▶ **Work to complete**:
Scan the records for "under". Show the matching lines.

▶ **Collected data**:
________________________________________

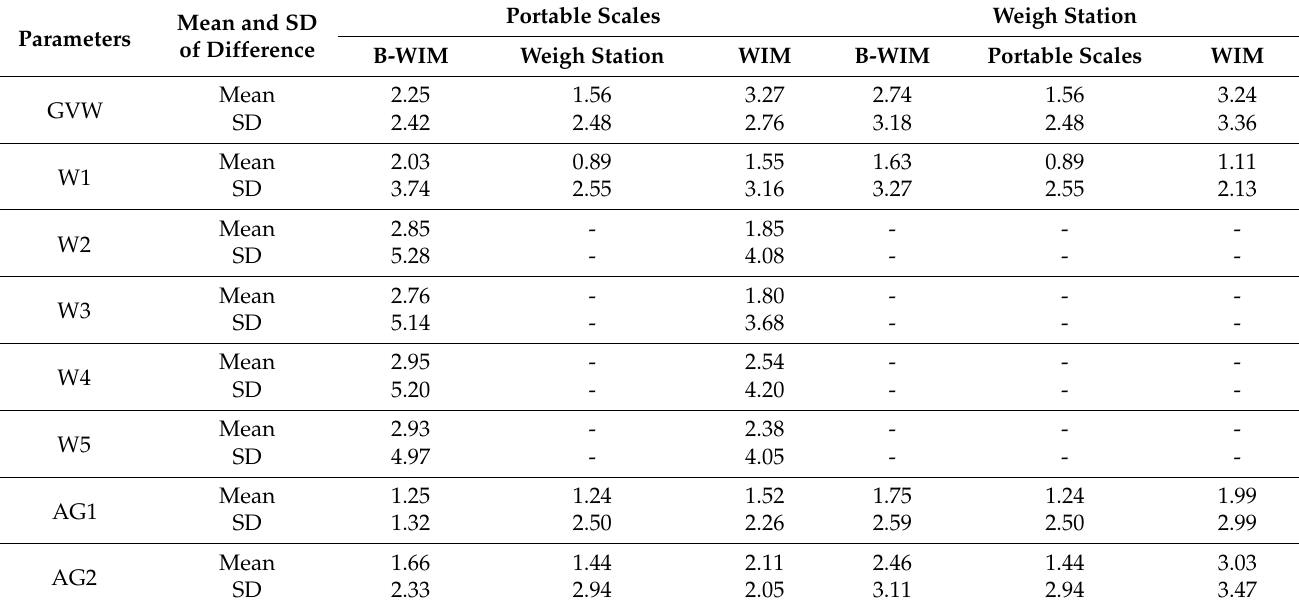
Table 8. Mean and standard deviation of difference for vehicle attributes compared to portable scales and weigh station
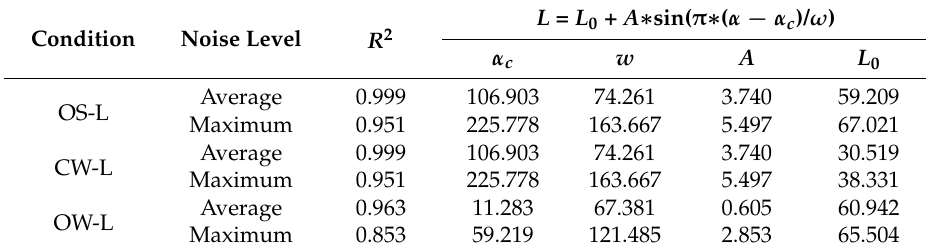
Table 9. Summary of Correlation Modeling during the aircraft landing.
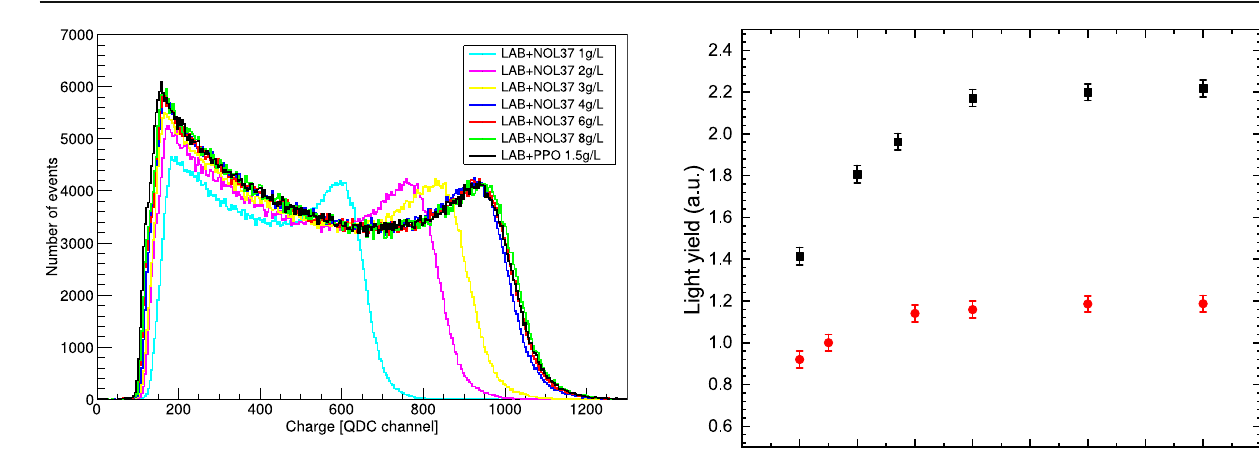
Fig. 3 Results of light yield measurements of liquid scintillators with NOL 37 fluor under irradiation by 662 keV gamma-quanta from 137 Cs radioactive source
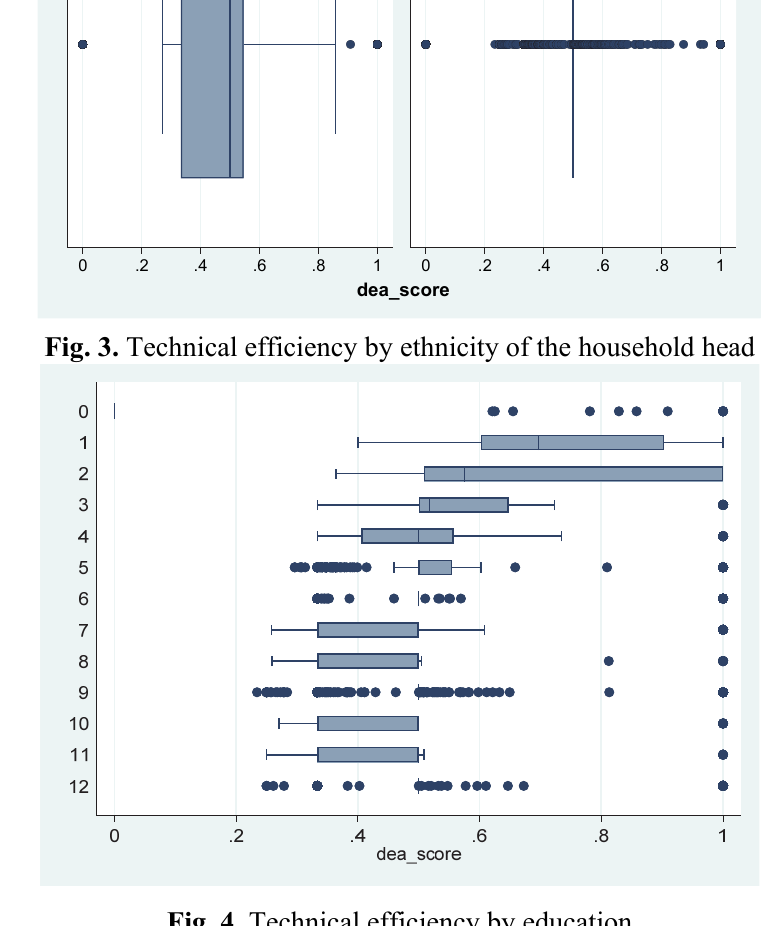
Fig. 4. Technical efficiency by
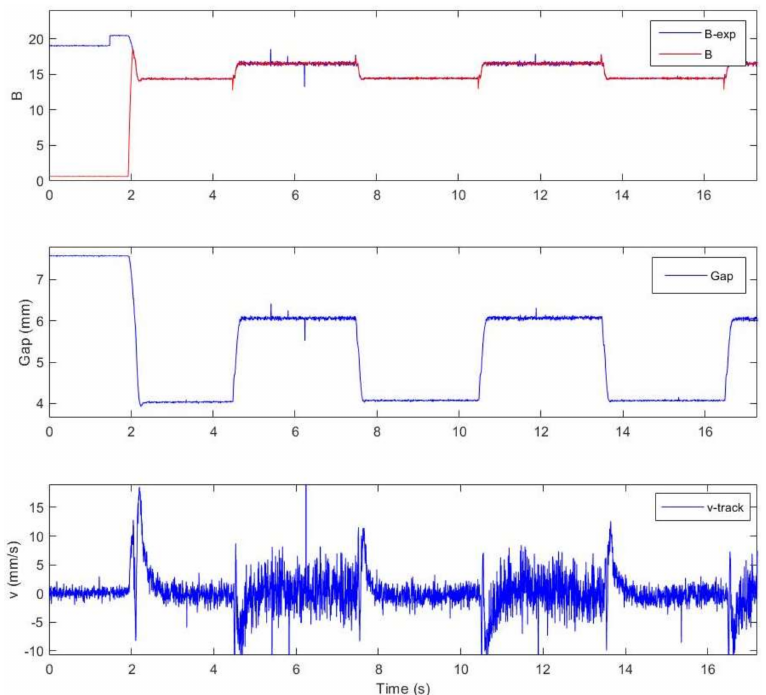
Figure 16. The magnetic flux, suspension gap, and vertical track velocity under the elastic track condition.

________________________________________

▶ **Output below**:
Fig. 3 Results of light yield measurements of liquid scintillators with NOL 37 fluor under irradiation by 662 keV gamma-quanta from 137 Cs radioactive source
Figure 16. The magnetic flux, suspension gap, and vertical track velocity under the elastic track condition.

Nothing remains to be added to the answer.